Seen from ground level, these peaks look insurmountable and some are unless you happen to be familiar with rope and karabiner. The Holy Grail for mountaineers is, of course, the Inaccessible Pinnacle (In Pinn), a mighty, merciless fin of rock that is Sgùrr Alasdair’s cake-topper. If you’re not ready to climb it just yet, you can get a taste of the intrepid (and eyeball the abseilers) by hoofing it up to the base.
Starting at Glen Brittle memorial hut, this rough, tough hike involves scrambling over rocks and scree above steep gullies, as you pick your way up the slopes. Navigation can sometimes be tricky, especially if mist or rain sweeps in. But pick a clear day and you’ll be spellbound by the view over rugged mountain and bright-blue loch, which reaches all the way to the isles of Rhum, Eigg and Canna.
Rob Roy Way
Best historic hike
79 miles (124km), 6-7 days, moderate
Dashing Scottish outlaw at the time of the Jacobite risings, Rob Roy – or Robert Roy MacGregor to give him his rightful name – is perhaps the greatest and most romantic of all Scottish folk heroes. On this Great Trail walk from Drymen (on the far more famous and crowded West Highland Way) to Pitlochry in Perthshire, you’ll cover the same ground as the intrepid, rabble-rousing bandit.

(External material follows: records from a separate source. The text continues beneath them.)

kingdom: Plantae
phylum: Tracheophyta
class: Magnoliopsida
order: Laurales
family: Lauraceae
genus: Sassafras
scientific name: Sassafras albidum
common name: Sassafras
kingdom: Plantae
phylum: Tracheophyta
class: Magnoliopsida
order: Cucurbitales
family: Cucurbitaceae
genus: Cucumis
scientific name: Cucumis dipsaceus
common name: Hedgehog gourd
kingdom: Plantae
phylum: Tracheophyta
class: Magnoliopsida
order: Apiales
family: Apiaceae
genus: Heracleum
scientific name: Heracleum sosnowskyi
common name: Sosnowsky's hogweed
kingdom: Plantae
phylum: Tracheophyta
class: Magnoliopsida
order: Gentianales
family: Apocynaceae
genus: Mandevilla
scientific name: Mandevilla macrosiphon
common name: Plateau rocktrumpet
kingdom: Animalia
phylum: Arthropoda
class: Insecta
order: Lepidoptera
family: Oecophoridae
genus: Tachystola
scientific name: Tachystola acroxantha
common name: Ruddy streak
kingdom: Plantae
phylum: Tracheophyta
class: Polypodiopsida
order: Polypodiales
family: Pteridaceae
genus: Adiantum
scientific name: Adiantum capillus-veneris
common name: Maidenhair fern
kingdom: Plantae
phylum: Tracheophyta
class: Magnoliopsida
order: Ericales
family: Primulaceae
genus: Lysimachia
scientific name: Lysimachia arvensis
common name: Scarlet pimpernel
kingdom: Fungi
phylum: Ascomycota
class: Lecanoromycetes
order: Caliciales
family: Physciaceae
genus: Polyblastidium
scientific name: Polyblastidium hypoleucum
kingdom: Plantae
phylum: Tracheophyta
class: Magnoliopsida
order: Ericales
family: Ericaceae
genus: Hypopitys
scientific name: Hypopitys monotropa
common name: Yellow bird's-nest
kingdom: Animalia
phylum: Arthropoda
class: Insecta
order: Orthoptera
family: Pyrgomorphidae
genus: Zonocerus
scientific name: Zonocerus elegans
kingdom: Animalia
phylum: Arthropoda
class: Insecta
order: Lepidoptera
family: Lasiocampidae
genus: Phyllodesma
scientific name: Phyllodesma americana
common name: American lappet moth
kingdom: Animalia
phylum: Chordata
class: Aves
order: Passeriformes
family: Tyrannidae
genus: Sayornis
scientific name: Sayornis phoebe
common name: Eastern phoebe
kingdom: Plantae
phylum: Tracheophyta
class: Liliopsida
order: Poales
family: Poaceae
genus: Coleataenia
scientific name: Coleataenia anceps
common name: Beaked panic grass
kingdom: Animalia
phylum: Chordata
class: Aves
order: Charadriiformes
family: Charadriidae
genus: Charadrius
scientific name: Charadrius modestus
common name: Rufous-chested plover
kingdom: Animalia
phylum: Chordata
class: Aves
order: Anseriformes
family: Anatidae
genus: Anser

The route throws you in the deep end of the Highlands, with a feast of all the kind of scenery and history you come here for: Glacier-sculpted glens and swift-flowing burns, glassy rivers, frigid lochs and falls, the forests of the Trossachs, Clachan An Diridh stone circle on Fonab moor and the 12-arch Glen Ogle viaduct. There’s some hilly terrain to negotiate, with a fair few ups and downs, but no tough climbs to speak off.
Much of the trail is on narrow roads, tracks and cycle paths, but you’ll still need good kit, a reasonable level of fitness and a map and compass for when the path is not properly defined.